[[ RECORDS FOR THIS TASK, beginning ]]

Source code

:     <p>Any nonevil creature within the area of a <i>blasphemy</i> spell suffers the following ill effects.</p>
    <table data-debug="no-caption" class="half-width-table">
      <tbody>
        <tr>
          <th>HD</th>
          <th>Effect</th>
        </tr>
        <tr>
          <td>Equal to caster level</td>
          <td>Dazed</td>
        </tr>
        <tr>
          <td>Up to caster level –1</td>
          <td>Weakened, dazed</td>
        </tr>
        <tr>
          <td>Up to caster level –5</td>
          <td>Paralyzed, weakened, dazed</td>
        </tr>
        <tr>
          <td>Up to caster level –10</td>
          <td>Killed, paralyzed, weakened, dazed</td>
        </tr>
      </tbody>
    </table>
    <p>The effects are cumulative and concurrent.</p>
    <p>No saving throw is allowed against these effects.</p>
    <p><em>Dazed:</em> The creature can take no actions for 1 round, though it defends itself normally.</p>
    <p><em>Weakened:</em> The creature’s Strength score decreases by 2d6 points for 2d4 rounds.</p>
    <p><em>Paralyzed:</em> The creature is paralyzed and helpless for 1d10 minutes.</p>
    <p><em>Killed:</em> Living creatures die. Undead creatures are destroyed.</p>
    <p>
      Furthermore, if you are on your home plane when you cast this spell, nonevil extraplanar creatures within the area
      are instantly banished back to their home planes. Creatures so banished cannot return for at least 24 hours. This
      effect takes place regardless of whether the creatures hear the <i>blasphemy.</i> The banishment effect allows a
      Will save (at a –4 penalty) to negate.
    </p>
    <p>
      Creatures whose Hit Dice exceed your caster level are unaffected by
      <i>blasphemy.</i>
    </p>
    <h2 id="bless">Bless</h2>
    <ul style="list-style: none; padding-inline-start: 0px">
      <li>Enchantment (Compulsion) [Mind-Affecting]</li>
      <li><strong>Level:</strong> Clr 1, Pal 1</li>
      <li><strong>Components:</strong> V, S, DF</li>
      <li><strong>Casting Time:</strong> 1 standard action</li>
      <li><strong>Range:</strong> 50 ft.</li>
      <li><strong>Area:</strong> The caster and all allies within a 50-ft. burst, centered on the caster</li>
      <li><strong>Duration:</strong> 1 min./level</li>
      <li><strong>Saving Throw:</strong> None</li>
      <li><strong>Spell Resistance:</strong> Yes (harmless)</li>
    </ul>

[[ RECORDS FOR THIS TASK, end ]]

Edit the records by changing every "caster level" to "spellcaster level" and leave everything else the same.

Source code

:     <p>Any nonevil creature within the area of a <i>blasphemy</i> spell suffers the following ill effects.</p>
    <table data-debug="no-caption" class="half-width-table">
      <tbody>
        <tr>
          <th>HD</th>
          <th>Effect</th>
        </tr>
        <tr>
          <td>Equal to spellcaster level</td>
          <td>Dazed</td>
        </tr>
        <tr>
          <td>Up to spellcaster level –1</td>
          <td>Weakened, dazed</td>
        </tr>
        <tr>
          <td>Up to spellcaster level –5</td>
          <td>Paralyzed, weakened, dazed</td>
        </tr>
        <tr>
          <td>Up to spellcaster level –10</td>
          <td>Killed, paralyzed, weakened, dazed</td>
        </tr>
      </tbody>
    </table>
    <p>The effects are cumulative and concurrent.</p>
    <p>No saving throw is allowed against these effects.</p>
    <p><em>Dazed:</em> The creature can take no actions for 1 round, though it defends itself normally.</p>
    <p><em>Weakened:</em> The creature’s Strength score decreases by 2d6 points for 2d4 rounds.</p>
    <p><em>Paralyzed:</em> The creature is paralyzed and helpless for 1d10 minutes.</p>
    <p><em>Killed:</em> Living creatures die. Undead creatures are destroyed.</p>
    <p>
      Furthermore, if you are on your home plane when you cast this spell, nonevil extraplanar creatures within the area
      are instantly banished back to their home planes. Creatures so banished cannot return for at least 24 hours. This
      effect takes place regardless of whether the creatures hear the <i>blasphemy.</i> The banishment effect allows a
      Will save (at a –4 penalty) to negate.
    </p>
    <p>
      Creatures whose Hit Dice exceed your spellcaster level are unaffected by
      <i>blasphemy.</i>
    </p>
    <h2 id="bless">Bless</h2>
    <ul style="list-style: none; padding-inline-start: 0px">
      <li>Enchantment (Compulsion) [Mind-Affecting]</li>
      <li><strong>Level:</strong> Clr 1, Pal 1</li>
      <li><strong>Components:</strong> V, S, DF</li>
      <li><strong>Casting Time:</strong> 1 standard action</li>
      <li><strong>Range:</strong> 50 ft.</li>
      <li><strong>Area:</strong> The caster and all allies within a 50-ft. burst, centered on the caster</li>
      <li><strong>Duration:</strong> 1 min./level</li>
      <li><strong>Saving Throw:</strong> None</li>
      <li><strong>Spell Resistance:</strong> Yes (harmless)</li>
    </ul>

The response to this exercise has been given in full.